A última visita Real - História de Almeirim (30)


Os primeiros anos do século XX, anunciavam prosperidade para Almeirim.
As ligações comerciais com o vinho do Porto, criavam uma oportunidade enorme, pois ele seria enriquecido com a aguardente da destilação do vinho da casta Fernão Pires.
Muitas caldeiras de destilação de aguardente vínica foram então construídas na Vila de Almeirim. Todos os grandes vinicultores tinham a sua caldeira e também muitos negociantes construíram a sua própria destilaria.
Este grande número de caldeiras, todas em funcionamento simultâneo, originavam uma enorme azafama de transito e um cheiro muito característico, que misturado com aquele também intenso cheiro do mosto das adegas, produzia o que chamamos o “ Cheiro de Almeirim”.
O Cheiro de Almeirim é nostálgico, para todos os que tiveram o privilégio de o sentir e felizmente eu sou um desses privilegiados.
Das adegas até às caldeiras circulavam uns estranhos carros puxados por cavalo ou por mulas, carregando o casco cheio de vinho ou de água pé.
Era uma azáfama danada, de um lado para o outro de cavalos batendo com os cascos nas ruas de seixo, cujo som já não mais se poderá ouvir.
Esses carros de transportes, também eram uma exclusividade da Vila de Almeirim, os Aranhóis.
Que muito correctamente foram honrados, como símbolo, ao ser um desses exemplares colocado numa rotunda da cidade.
Mas no final da primeira década, novos dramas aconteceram na Vila.
A 29 de Abril de 1909, um forte terramoto com epicentro na zona de Benavente, provocou de novo estragos consideráveis na Vila.
Todo o baixo Ribatejo, em especial as povoações da margem esquerda foram seriamente atingidas, houve muitas vítimas mortais, muita gente ficou sem abrigo e com todos os seus haveres perdidos.
No Natal desse mesmo ano, chuvas torrenciais provocaram a maior cheia de que há memória. De novo a destruição e novas vítimas.
Portugal vivia então uma época muito conturbada social e politicamente.
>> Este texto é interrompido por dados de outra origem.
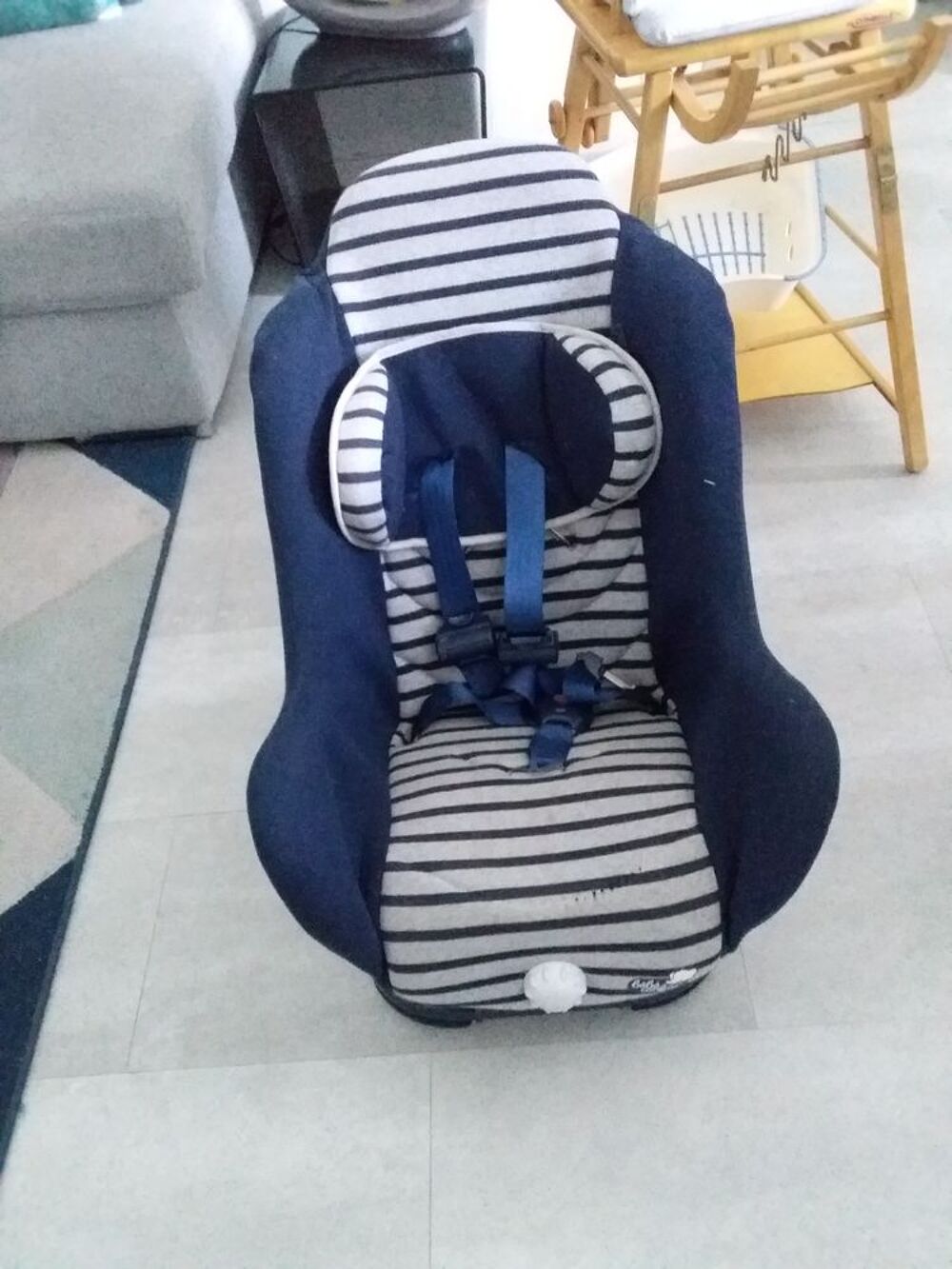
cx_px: 476
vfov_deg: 58.3
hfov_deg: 45.4
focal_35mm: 31
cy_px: 634
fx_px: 1137
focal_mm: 3.3
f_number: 2.2
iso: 640
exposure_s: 1/17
O Rei D, Carlos e seu filho tinham sido assassinados vilmente em plena via pública, na praça do terreiro do Paço, em Lisboa.
Havia um novo Rei, um jovem de dezanove anos, D. Manuel II, que tentava evitar toda uma vasta onda de acções revolucionárias promovidas pelos grupos que pretendiam a instalação do regime republicano.
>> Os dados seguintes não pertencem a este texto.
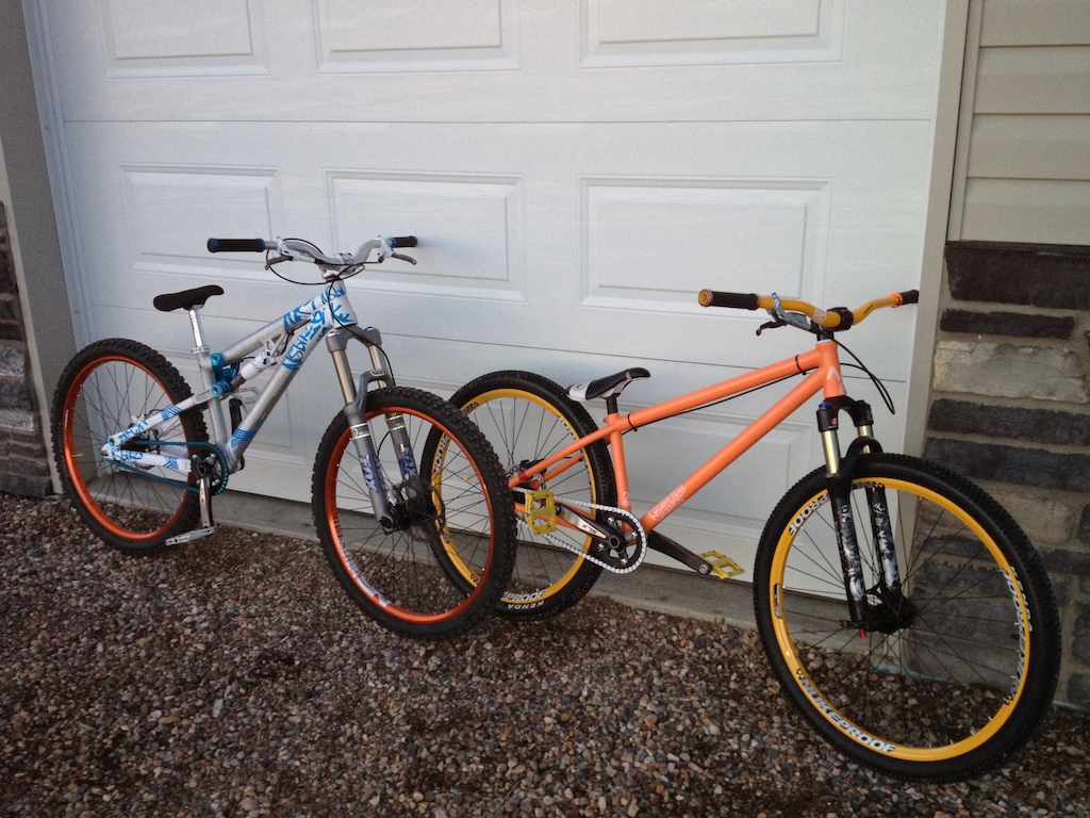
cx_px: 545
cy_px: 409
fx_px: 1102
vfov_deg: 40.7
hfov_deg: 52.6
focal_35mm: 35
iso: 160
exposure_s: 1/20
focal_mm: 4.28
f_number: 2.4
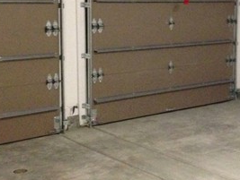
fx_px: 548
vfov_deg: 18.6
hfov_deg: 24.3
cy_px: 54
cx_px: 190
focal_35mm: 79
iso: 640
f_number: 2.4
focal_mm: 4.13
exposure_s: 1/15
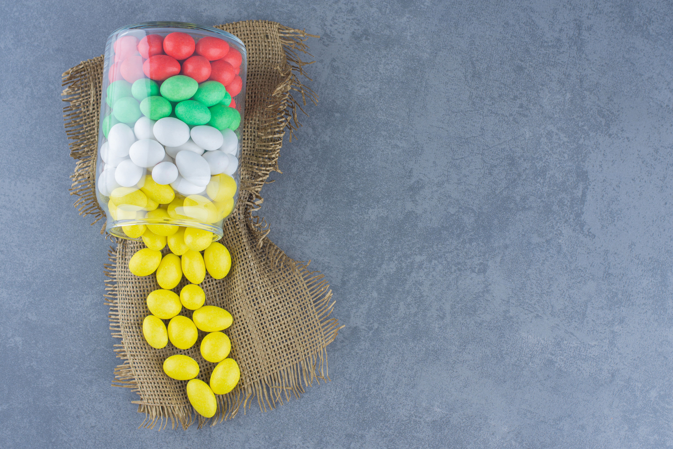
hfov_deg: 27.0
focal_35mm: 75
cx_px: 336
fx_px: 1402
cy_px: 224
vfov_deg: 18.2
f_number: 8
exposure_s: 1/200
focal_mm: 50
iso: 100
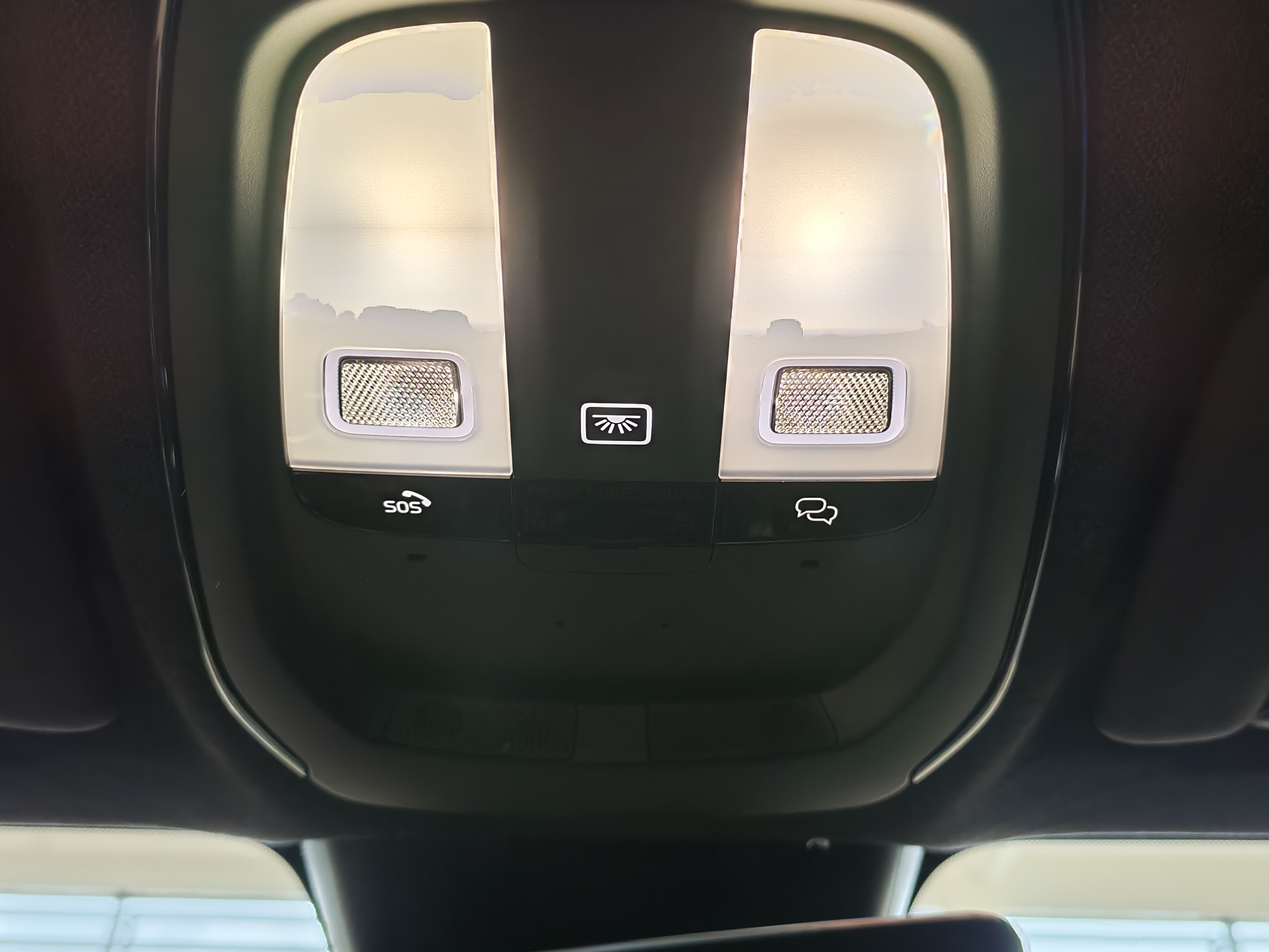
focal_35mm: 34
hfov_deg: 54.0
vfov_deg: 41.8
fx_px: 1246
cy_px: 476
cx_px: 634
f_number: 1.9
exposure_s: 1/100
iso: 434
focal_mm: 6.12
Este jovem Rei, era incansável na sua acção de atenções para com o seu povo.
Ele esteve em Benavente, a liderar todas as manobras de salvação e apoio quando do terramoto de Abril.
Ele veio a Almeirim para apoiar as vítimas da cheia do final do ano de 1909.
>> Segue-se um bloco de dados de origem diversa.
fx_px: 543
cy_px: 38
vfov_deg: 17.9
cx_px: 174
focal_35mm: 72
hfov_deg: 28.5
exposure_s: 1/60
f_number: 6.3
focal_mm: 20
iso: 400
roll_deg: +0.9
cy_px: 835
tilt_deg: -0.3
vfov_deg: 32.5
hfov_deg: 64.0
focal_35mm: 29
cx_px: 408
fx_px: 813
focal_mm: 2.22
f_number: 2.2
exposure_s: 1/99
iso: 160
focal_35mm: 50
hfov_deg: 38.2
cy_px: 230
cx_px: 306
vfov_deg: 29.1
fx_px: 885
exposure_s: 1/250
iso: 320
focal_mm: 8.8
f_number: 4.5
Foi aqui recebido pelo então Presidente da Câmara, o ilustre Dr. Guilherme Godinho, que apesar de ser um distinto republicano, tendo sido o primeiro deputado nacional de Almeirim após a implantação da República, não deixou de cumprir com elegância e simpatia a sua função e recebeu o Rei, com toda a dignidade e agradeceu toda a atenção e preocupação que a sua estadia representava.
Foi a última visita real a Almeirim.

1 comentário:

  1. Que saudades desse tempo. Apesar de só ter 40 anos, ainda vi aranhóis e ainda senti esse cheiro que alagava as ruas da Tróia.
    Parabéns por este excelente espaço.